Filed under 1930s-1940s, 1940s-1950s, 1950s-1960s, 1960s-1970s, Dating Butterick Patterns, Dating Vintage Patterns, Exhibitions & Museums, Musings, Resources for Costumers, Sportswear, Vintage patterns

6 responses to “More About Dating Butterick Patterns Online

  1. You are a true scholar (high praise from me.) And I love that ski outfit.

    • Thanks — the Delineator’s I’ve examined from 1917 and 1918 do not have pattern charts at the back, but I still need to check 1919 through 1923 — I got distracted and started reading the WW I issues instead of putting in an order for those volumes to be retrieved from storage! Not very scholarly after all….

  2. Nancy

    A general question, some old patterns I have do not have marking on the pattern piece – you just have to go by the shape as shown on the back of the envelope – is this typical?

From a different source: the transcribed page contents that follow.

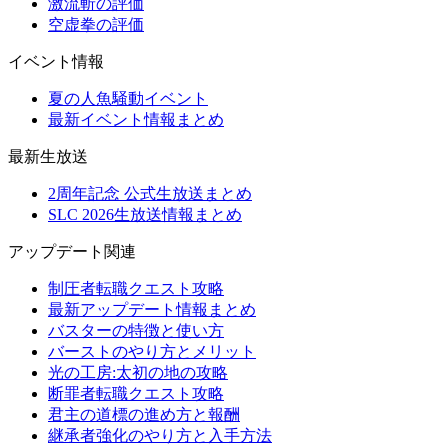
激流斬の評価
空虚拳の評価
イベント情報
夏の人魚騒動イベント
最新イベント情報まとめ
最新生放送
2周年記念 公式生放送まとめ
SLC 2026生放送情報まとめ
アップデート関連
制圧者転職クエスト攻略
最新アップデート情報まとめ
バスターの特徴と使い方
バーストのやり方とメリット
光の工房:太初の地の攻略
断罪者転職クエスト攻略
君主の道標の進め方と報酬
継承者強化のやり方と入手方法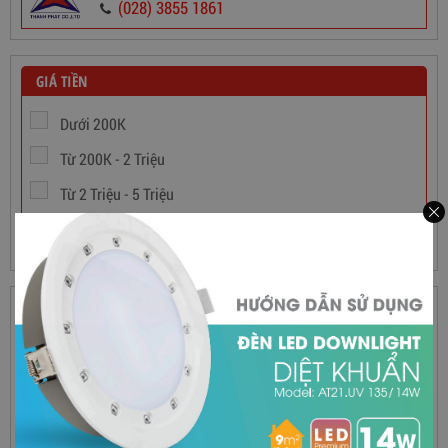
(028) 3855 1861
565,000
đ
GIÁ TIỀN
Dưới 200K
Từ 200K - 2 Triệu
Từ 2 Triệu - 5 Triệu
Trên 5 Triệu
THƯƠNG HIỆU
Philips
Panasonic
Điện Quang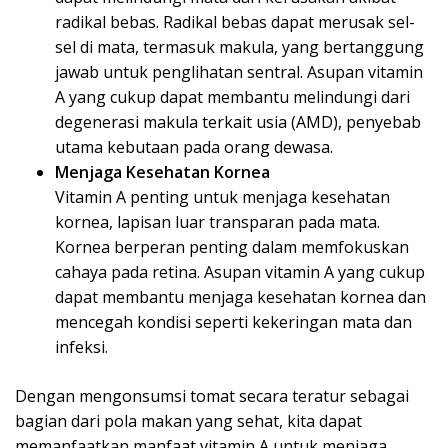
radikal bebas. Radikal bebas dapat merusak sel-
sel di mata, termasuk makula, yang bertanggung
jawab untuk penglihatan sentral. Asupan vitamin
A yang cukup dapat membantu melindungi dari
degenerasi makula terkait usia (AMD), penyebab
utama kebutaan pada orang dewasa.
Menjaga Kesehatan Kornea
Vitamin A penting untuk menjaga kesehatan
kornea, lapisan luar transparan pada mata.
Kornea berperan penting dalam memfokuskan
cahaya pada retina. Asupan vitamin A yang cukup
dapat membantu menjaga kesehatan kornea dan
mencegah kondisi seperti kekeringan mata dan
infeksi.
Dengan mengonsumsi tomat secara teratur sebagai
bagian dari pola makan yang sehat, kita dapat
memanfaatkan manfaat vitamin A untuk menjaga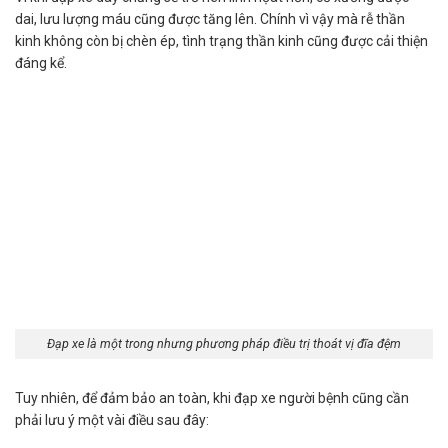
dai, lưu lượng máu cũng được tăng lên. Chính vì vậy mà rễ thần
kinh không còn bị chèn ép, tình trạng thần kinh cũng được cải thiện
đáng kể.
Đạp xe là một trong nhưng phương pháp điều trị thoát vị đĩa đệm
Tuy nhiên, để đảm bảo an toàn, khi đạp xe người bệnh cũng cần
phải lưu ý một vài điều sau đây: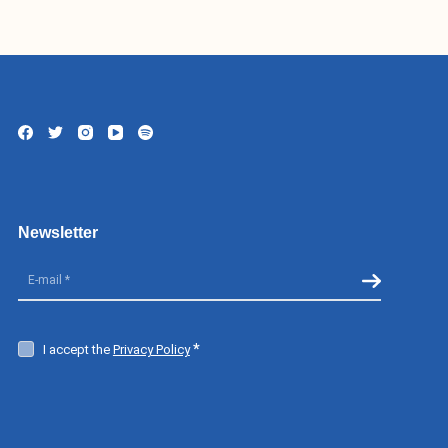
nstitucional
titucional
cerias
Newsletter
I accept the
Privacy Policy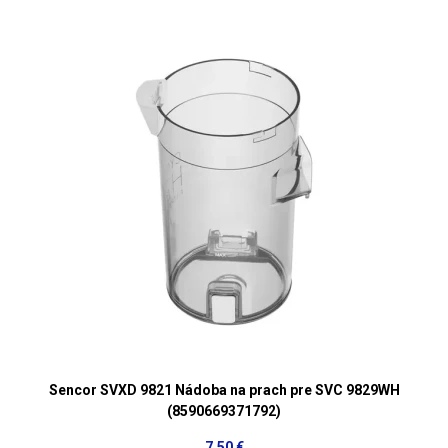
Sencor SVXD 9821 Nádoba na prach pre SVC 9829WH
(8590669371792)
7,50 €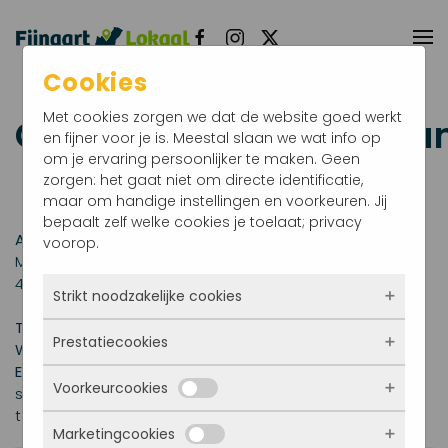
Terug naar hoofdinhoud
Cookies
Met cookies zorgen we dat de website goed werkt
Cafetaria Brasserie Fa
en fijner voor je is. Meestal slaan we wat info op
om je ervaring persoonlijker te maken. Geen
zorgen: het gaat niet om directe identificatie,
maar om handige instellingen en voorkeuren. Jij
bepaalt zelf welke cookies je toelaat; privacy
Adres
voorop.
Molenstraat 16
4793 EG
Fijnaart
Strikt noodzakelijke cookies
Telefoon:
0168 46 24 07
Prestatiecookies
Deze cookies zorgen ervoor dat de website
Website:
überhaupt werkt. Ze zijn dus altijd actief en
E-mail:
Dit e-mailadres wordt beveiligd tegen
Voorkeurcookies
kunnen niet worden uitgezet. Meestal worden
spambots. JavaScript dient ingeschakeld te zijn om het
Met deze cookies zien we hoe vaak onze site
ze alleen geplaatst als jij iets doet, zoals
te bekijken.
bezocht wordt, waar bezoekers vandaan
inloggen, een formulier invullen of je
Marketingcookies
komen en welke pagina’s populair zijn. Zo
Deze cookies onthouden jouw voorkeuren.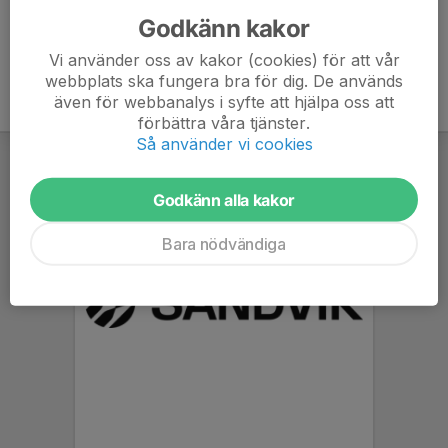
Godkänn kakor
Vi använder oss av kakor (cookies) för att vår
webbplats ska fungera bra för dig. De används
även för webbanalys i syfte att hjälpa oss att
förbättra våra tjänster.
Så använder vi cookies
Godkänn alla kakor
Bara nödvändiga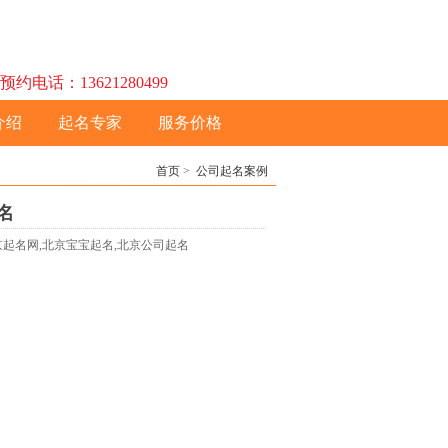
话：13621280499
介绍
起名专家
服务价格
首页
>
公司起名案例
名
北京起名网,北京宝宝起名,北京公司起名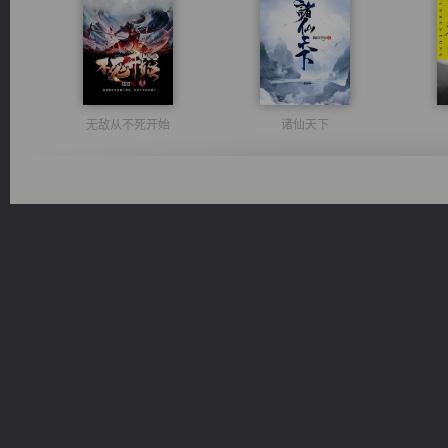
无敌从不死开始
诸仙天下
佣兵王
桃运无双：我的极品老婆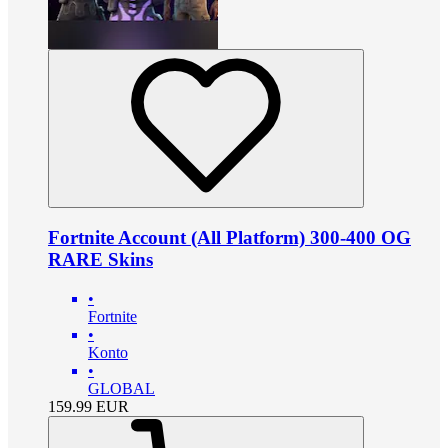
Fortnite Account (All Platform) 300-400 OG
RARE Skins
•
Fortnite
•
Konto
•
GLOBAL
159.99
EUR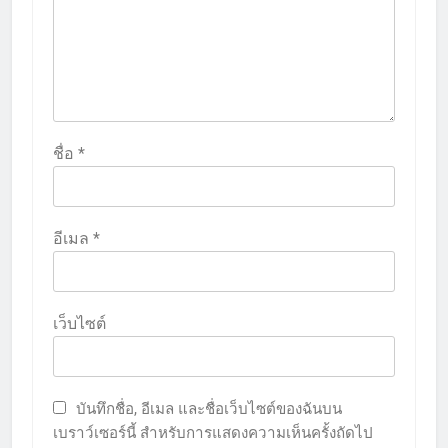
ชื่อ
*
อีเมล
*
เว็บไซต์
บันทึกชื่อ, อีเมล และชื่อเว็บไซต์ของฉันบน
เบราว์เซอร์นี้ สำหรับการแสดงความเห็นครั้งถัดไป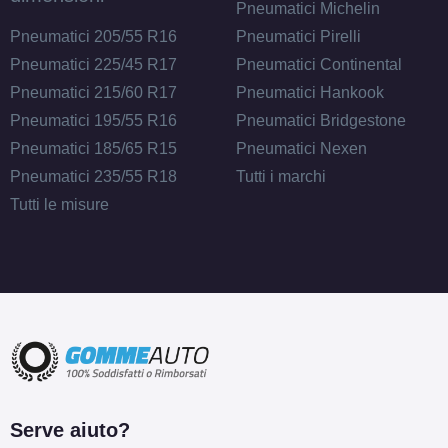
Pneumatici Michelin
Pneumatici 205/55 R16
Pneumatici Pirelli
Pneumatici 225/45 R17
Pneumatici Continental
Pneumatici 215/60 R17
Pneumatici Hankook
Pneumatici 195/55 R16
Pneumatici Bridgestone
Pneumatici 185/65 R15
Pneumatici Nexen
Pneumatici 235/55 R18
Tutti i marchi
Tutti le misure
Serve aiuto?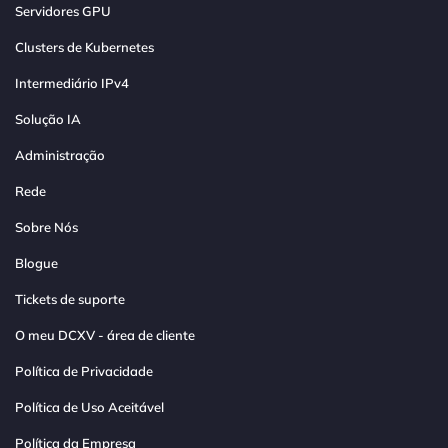
Servidores GPU
Clusters de Kubernetes
Intermediário IPv4
Solução IA
Administração
Rede
Sobre Nós
Blogue
Tickets de suporte
O meu DCXV - área de cliente
Política de Privacidade
Política de Uso Aceitável
Política da Empresa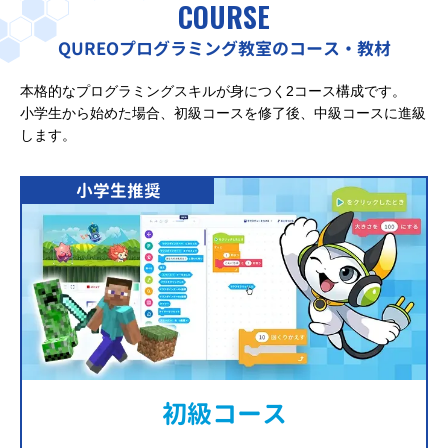
COURSE
QUREOプログラミング教室のコース・教材
本格的なプログラミングスキルが身につく2コース構成です。
小学生から始めた場合、初級コースを修了後、中級コースに進級
します。
小学生推奨
初級コース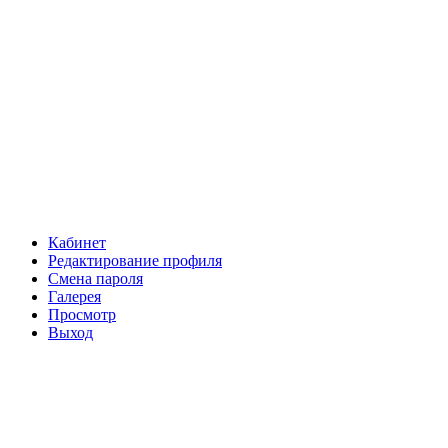
Кабинет
Редактирование профиля
Смена пароля
Галерея
Просмотр
Выход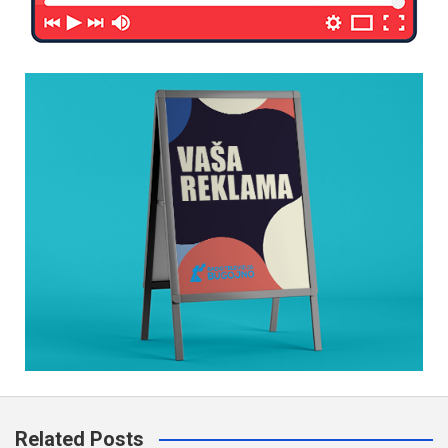
Related Posts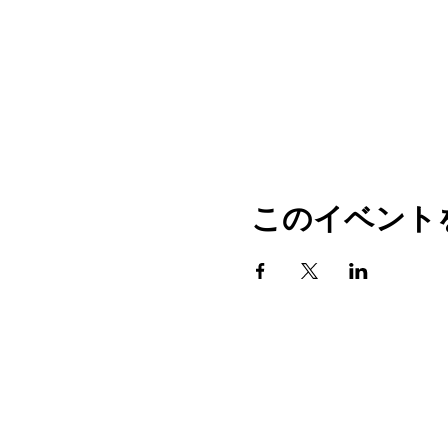
このイベント
家
プログラム
店
ブログ
イベント
メディア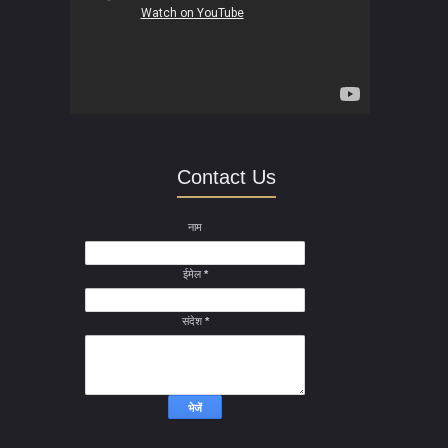
Contact Us
नाम
ईमेल
*
संदेश
*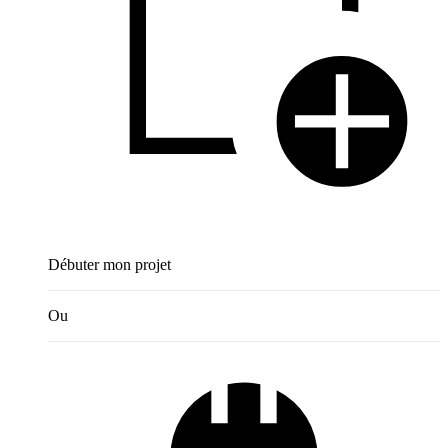
Débuter mon projet
Ou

    • Yes, unprinted, factory-cut printed patterns were common early in the 20th century, and some companies still made them in the 1940s. Usually they were “punched” or perforated — that is, they have a series of holes that form the letter (A, B, C, etc.) or number (4, 5, etc.) identifying the pattern piece. But you have to read the pattern instructions carefully to find out if the seam allowance is 1/4″ or 3/8″ or whatever. When I look at used, unprinted patterns, I have noticed that some people wisely made a pencil mark or X on each pattern piece to help them see when it was right side up. I am amazed by how little information was given on early 20th century patterns. Butterick’s claim to fame was a separate instruction sheet, called the “Deltor.” Other patterns might not have any cutting or assembly information except the few sentences that fit on the pattern envelope!
      You can find more information (illustrated) about unprinted patterns at http://newvintagelady.blogspot.com/2010/08/vintage-pattern-primer-reading-vintage.html
      A good, brief history of paper patterns can be found at http://www.collectorsweekly.com/articles/guest-column-collecting-vintage-sewing-patterns/

  3. Fantastic chart, and so very helpful. I don’t have any of the years you need, but I’ll keep an eye out for them.

  4. I admire your detective work! I am always thrilled when I am able to date an undated pattern – it seems to add perspective to my sewing projects – and it is just plain fascinating, too!